Tornando agli stati più strettamente mediterranei, negli anni `70 si aprì una terza fase chiamata “politica globale mediterranea”, che terminò con la fine della guerra fredda. La Francia iniziava a sentirsi stretta in Europa, tra Germania e Inghilterra, riversando il suo protagonismo nel Mediterraneo. Al summit di Parigi che si tenne nell’ottobre 1972, la Francia suggerì di non considerare più il Mediterraneo come un insieme di accordi bilaterali, ma di vederlo come un unico spazio geopolitico.

 

Questa visione trovò l’opposizione degli Stati Uniti, che non volevano che le sponde del Mediterraneo diventassero un terzo polo francese.
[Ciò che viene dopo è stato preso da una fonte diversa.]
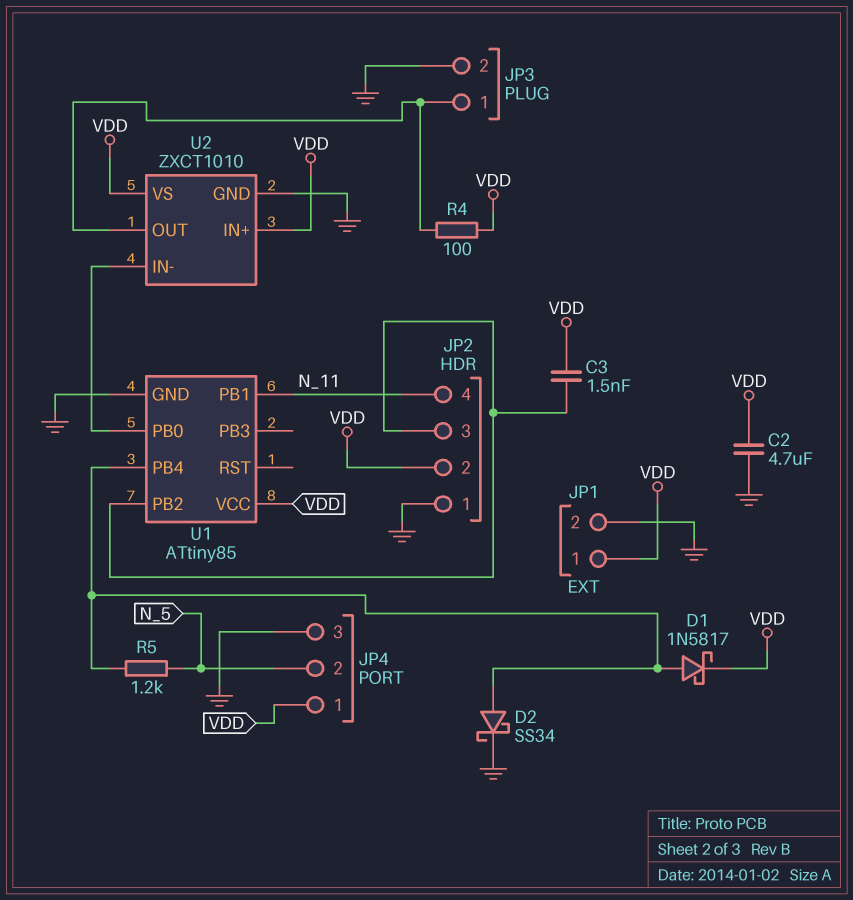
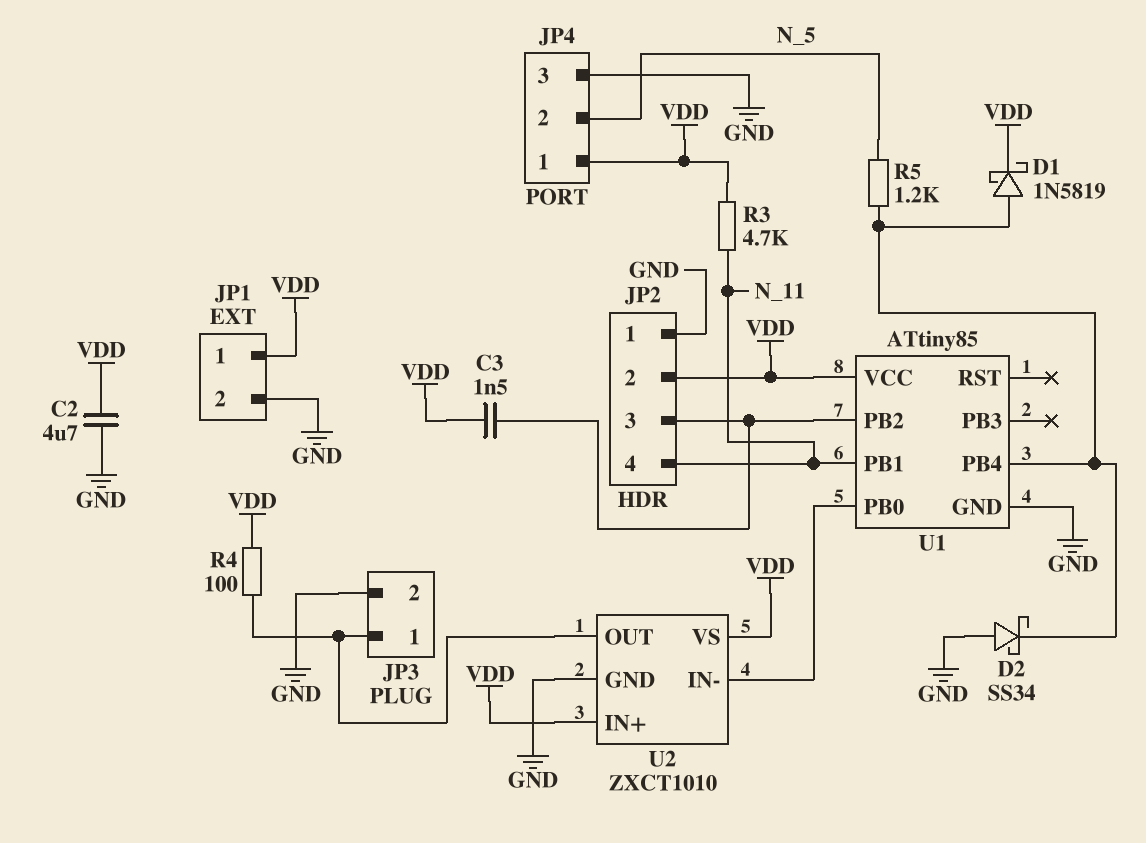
D1: schottky 1N5817 (A U1/PB4, K VDD) -> schottky 1N5819 (A U1/PB4, K VDD)
D2: schottky SS34 (A U1/PB4, K GND) -> schottky SS34 (A GND, K U1/PB4)
R3: none -> 4.7k (N_11, VDD)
Gli stati europei invece la videro di buon’occhio per due principali motivi: in primis per via della crisi economica scaturita dalla svalutazione del dollaro nel `71, e inoltre perché alle Olimpiadi estive dello stesso anni si era verificato un altro attacco dei terroristi laici palestinesi. Vennero formulati, dunque, due accordi regionali di natura commerciale e per l’aiuto allo sviluppo: nel ` 76 con i paesi del Maghreb (nord Africa) e nel `77 con quelli del Mashrek (paesi a oriente del Cairo). Sarà con l’ingresso della Grecia nel `81 e di Spagna e Portogallo nel `85 che la politica globale mediterranea vedrà il suo fallimento, visto il conflitto tra le economie di questi tre stati e quelli mediterranei associati.

 

Con il crollo del muro di Berlino ne l 1989, si aprirà l’ultima fase chiamata politica rinnovata. in questo momenti rivestirono grande importanza i problemi per la sicurezza internazionale, minata dai flussi migratori, il terrorismo e il fondamentalismo islamico. Si scelse allora di propendere per il partenariato con i paesi del Maghreb e del Mashrek, con clausole per gli aiuti al sottosviluppo, considerato la causa dei flussi e del terrorismo.

 

Nel vertice di Barcellona del `95 venne tracciato un documento basato su tre cesti: politico economico e culturale. Gli stati dovevano impegnarsi a promuovere la democrazia e i diritti civili e umani, superare il gap economico le due sponde con la creazione graduale di una zona di libero scambio e infine operare per superare ogni forma di pregiudizio e stereotipo.

 

Questi obbiettivi non erano vincolanti politicamente, ma avevano il fine di diventare strumenti per la sicurezza internazionale. Nella conferenza di Barcellona viene trovato un nesso tra democrazia e sicurezza, secondo cui l’una poteva assicurare l’altra, accompagnate da uno sviluppo economico che ponesse termine a terrorismo e flussi clandestini.

 

Si procedette dunque a un approccio multilaterale, secondo cui la democrazia andava promossa in tre modi: giuridico, per cui alcuni trattati venivano vincolati a determinati standard di democrazia; economico, per l’idea, appunto, che combattere il sottosviluppo economico volesse dire combattere i tre già citati problemi del Mediterraneo; culturale, ovvero la diffusione di idee democratiche.

 

I risultati di questo approccio furono deludenti nel Mediterraneo, mentre ebbero maggiore successo nell’allargamento a est. Visto il fallimento della politica di partenariato, successivamente, nel 2004, si parlo di politica europea di vicinato, ovvero di una collaborazione commerciale e assistenza finanziaria, condizionate da determinati requisiti di rispetto dei diritti civili e umani.

 

A differenza della politica globale mediterranea, quella di vicinato si basava su un insieme di accordi bilaterali: sarà nel 2008 a Parigi che si tornerà a parlare di piani regionali, con l’Unione per il Mediterraneo. L’obbiettivo era quello di rilanciare quanto detto a Barcellona nel `95, anche se questi piani saranno inevitabilmente stravolti dalla primavera araba.